▶ **Text under study**:
§ §

# Blacks, reds and mingos oh my!!



## marmidor (Mar 15, 2008)

Got out yesterday with some kickass friends SNATCH IT, ONEMORECAST and Jorden! We got some nice footballs down to the SW and then moved back close to get a.limit of snaps. Got to show them something they had never seen. We anchored up on a spot and started chumming! Before long it was on. The snaps were going off. Got to watch them eat! Broke off some GIANTS









for sure. Great day with great friends and a nice mess of fish! Thanks guys!


----------



## Snatch it (Feb 17, 2009)

Fun day indeed!!!


----------



## Snatch it (Feb 17, 2009)

Don't forget about all those triggers we had to turn back! Sad sad


----------



## Bodupp (Oct 3, 2007)

Damn! That's a pretty pile. Did the blacks come up in the chum within sight?

Oh, and Roll Tide!


----------



## marmidor (Mar 15, 2008)

Yes sir they did! Caught a pile of throw back trash can triggers!


----------



## onemorecast (Feb 16, 2009)

Truly an amazing day!!!!!!!


----------



## GROUPERKING (Sep 28, 2011)

Very nice ! It hurts my feelings , when I have to throw back big ol trigger fish.


----------



## Jason (Oct 2, 2007)

Makes my hands hurt!!!! Had fun cleaning em huh!!! Great day fer ya'll!!!


----------



## WhyMe (Apr 21, 2013)

§ §

Return the entire fishing thread word for word. The listing has no connection to the fishing thread.

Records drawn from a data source
§ §

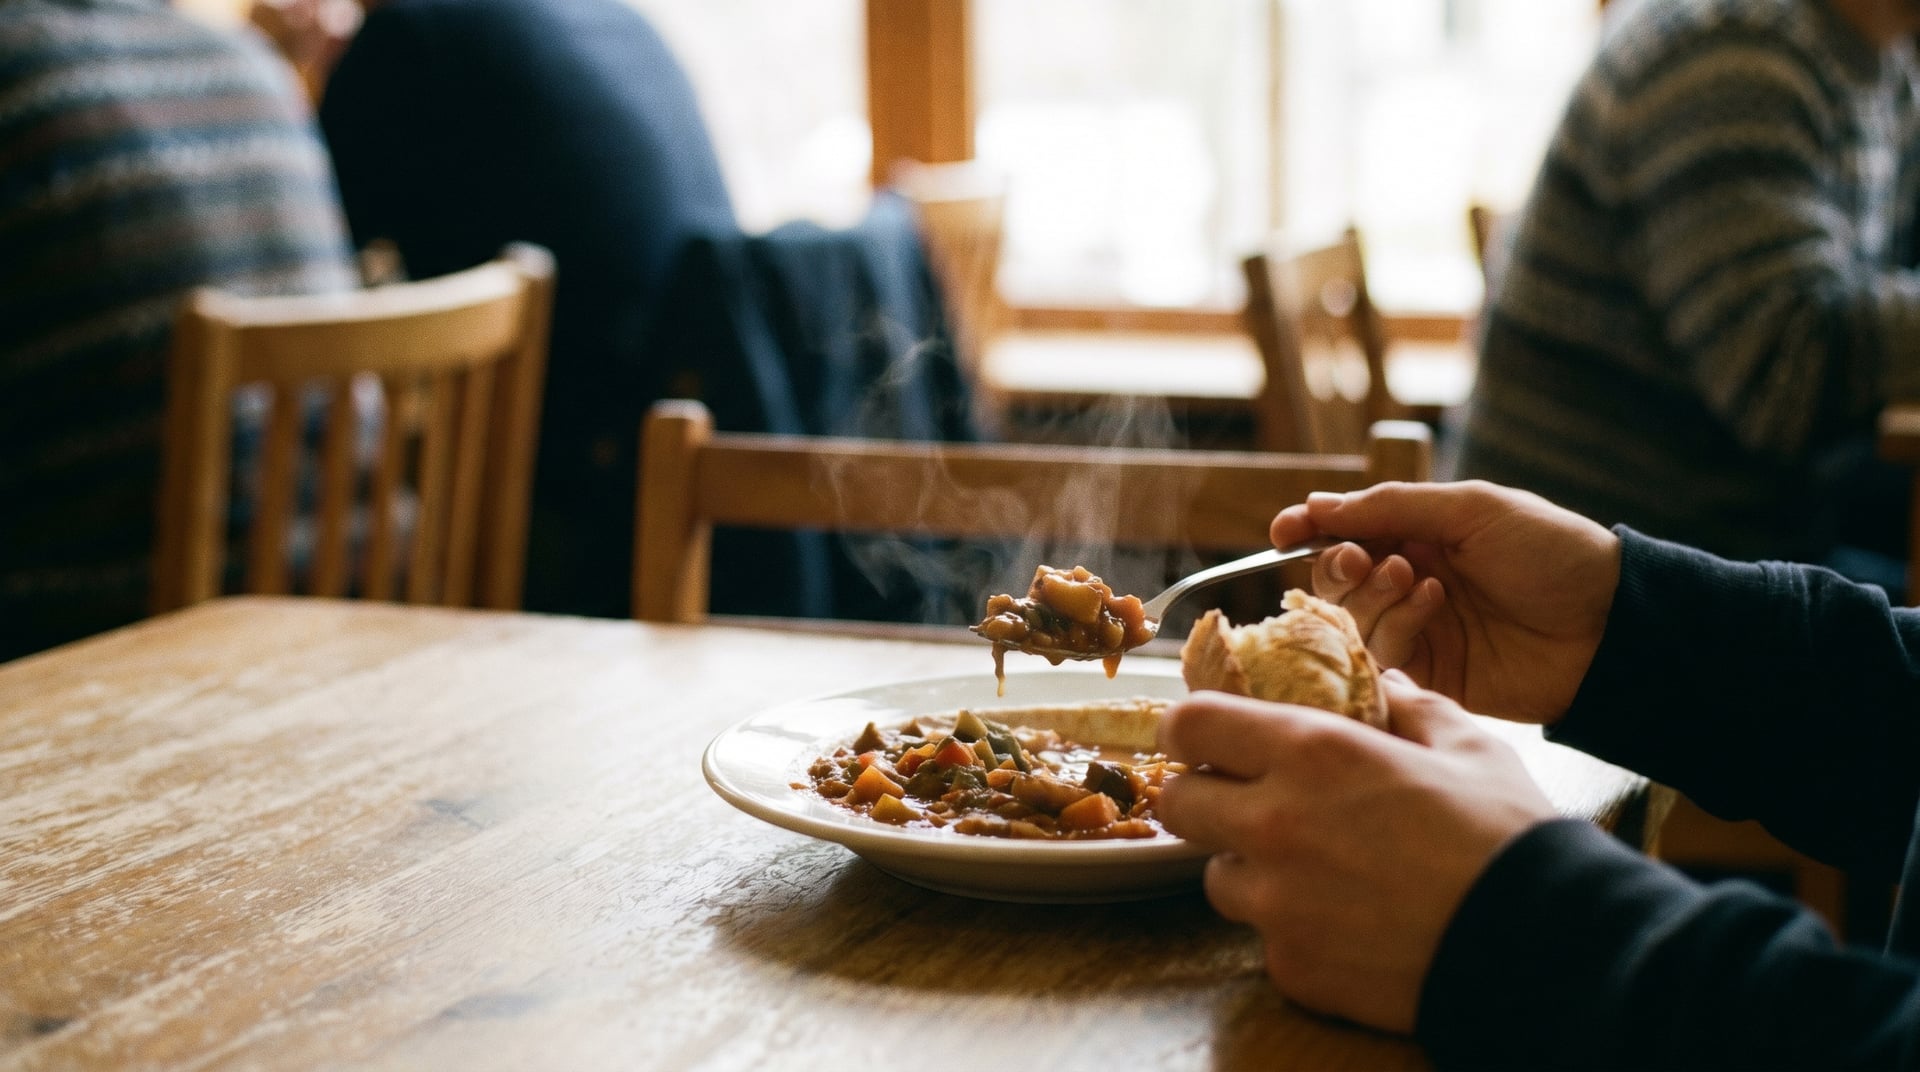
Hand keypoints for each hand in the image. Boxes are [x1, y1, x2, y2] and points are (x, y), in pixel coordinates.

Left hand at [1156, 674, 1555, 1034]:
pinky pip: (1265, 939)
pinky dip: (1292, 929)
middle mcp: (1275, 825)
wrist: (1541, 946)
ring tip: (1312, 868)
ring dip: (1249, 867)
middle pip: (1179, 803)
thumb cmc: (1506, 834)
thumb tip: (1382, 680)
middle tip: (1249, 802)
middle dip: (1205, 797)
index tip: (1206, 738)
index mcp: (1312, 753)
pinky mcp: (1293, 966)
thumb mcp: (1467, 745)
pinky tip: (1347, 922)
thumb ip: (1409, 704)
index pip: (1189, 725)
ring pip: (1218, 877)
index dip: (1190, 729)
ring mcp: (1278, 904)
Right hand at [1271, 480, 1620, 725]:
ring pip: (1349, 621)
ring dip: (1372, 596)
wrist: (1609, 625)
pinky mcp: (1429, 677)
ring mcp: (1418, 632)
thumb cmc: (1552, 552)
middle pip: (1334, 581)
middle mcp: (1407, 583)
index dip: (1307, 530)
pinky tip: (1433, 608)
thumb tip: (1317, 506)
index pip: (1341, 533)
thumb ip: (1392, 507)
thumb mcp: (1472, 508)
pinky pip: (1380, 658)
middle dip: (1338, 566)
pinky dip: (1395, 628)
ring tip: (1419, 580)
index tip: (1285, 530)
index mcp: (1418, 536)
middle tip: (1364, 559)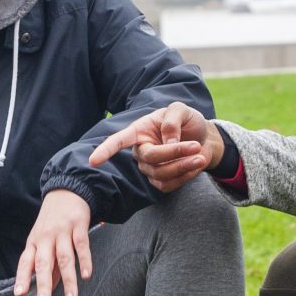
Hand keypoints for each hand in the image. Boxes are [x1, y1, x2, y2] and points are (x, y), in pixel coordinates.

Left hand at [12, 188, 94, 295]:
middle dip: (43, 284)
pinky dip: (85, 261)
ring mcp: (62, 231)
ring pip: (65, 259)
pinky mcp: (78, 225)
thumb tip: (51, 288)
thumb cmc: (52, 220)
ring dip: (68, 281)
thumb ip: (48, 264)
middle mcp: (46, 237)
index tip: (19, 294)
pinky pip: (81, 246)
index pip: (26, 262)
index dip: (22, 278)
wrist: (66, 189)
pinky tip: (86, 275)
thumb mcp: (44, 239)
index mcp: (34, 242)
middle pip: (44, 263)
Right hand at [86, 102, 223, 193]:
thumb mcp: (182, 110)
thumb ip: (172, 121)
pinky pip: (169, 185)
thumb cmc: (187, 121)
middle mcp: (140, 150)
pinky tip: (196, 166)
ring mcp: (149, 168)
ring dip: (183, 166)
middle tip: (196, 146)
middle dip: (174, 153)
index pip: (118, 141)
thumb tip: (167, 143)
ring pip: (161, 174)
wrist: (202, 137)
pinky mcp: (161, 181)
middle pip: (150, 158)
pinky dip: (186, 176)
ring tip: (200, 157)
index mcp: (139, 130)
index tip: (93, 161)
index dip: (106, 150)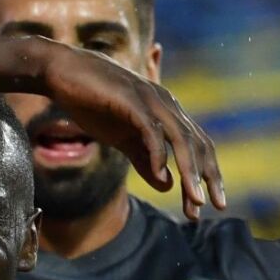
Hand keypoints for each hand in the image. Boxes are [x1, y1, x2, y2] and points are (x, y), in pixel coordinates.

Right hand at [43, 43, 224, 219]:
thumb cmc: (92, 103)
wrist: (63, 72)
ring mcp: (150, 100)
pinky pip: (152, 130)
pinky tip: (161, 175)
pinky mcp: (131, 99)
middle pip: (198, 144)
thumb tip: (168, 186)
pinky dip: (158, 153)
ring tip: (194, 199)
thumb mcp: (122, 139)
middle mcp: (166, 104)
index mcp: (167, 113)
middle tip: (216, 206)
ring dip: (190, 171)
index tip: (201, 207)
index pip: (196, 147)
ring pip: (180, 139)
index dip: (204, 176)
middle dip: (207, 177)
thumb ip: (145, 161)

§ §

▶ **Response area**:
# Blacks, reds and mingos oh my!!



## marmidor (Mar 15, 2008)

Got out yesterday with some kickass friends SNATCH IT, ONEMORECAST and Jorden! We got some nice footballs down to the SW and then moved back close to get a.limit of snaps. Got to show them something they had never seen. We anchored up on a spot and started chumming! Before long it was on. The snaps were going off. Got to watch them eat! Broke off some GIANTS









for sure. Great day with great friends and a nice mess of fish! Thanks guys!


----------



## Snatch it (Feb 17, 2009)

Fun day indeed!!!


----------



## Snatch it (Feb 17, 2009)

Don't forget about all those triggers we had to turn back! Sad sad


----------



## Bodupp (Oct 3, 2007)

Damn! That's a pretty pile. Did the blacks come up in the chum within sight?

Oh, and Roll Tide!


----------



## marmidor (Mar 15, 2008)

Yes sir they did! Caught a pile of throw back trash can triggers!


----------



## onemorecast (Feb 16, 2009)

Truly an amazing day!!!!!!!


----------



## GROUPERKING (Sep 28, 2011)

Very nice ! It hurts my feelings , when I have to throw back big ol trigger fish.


----------



## Jason (Oct 2, 2007)

Makes my hands hurt!!!! Had fun cleaning em huh!!! Great day fer ya'll!!!


----------



## WhyMe (Apr 21, 2013)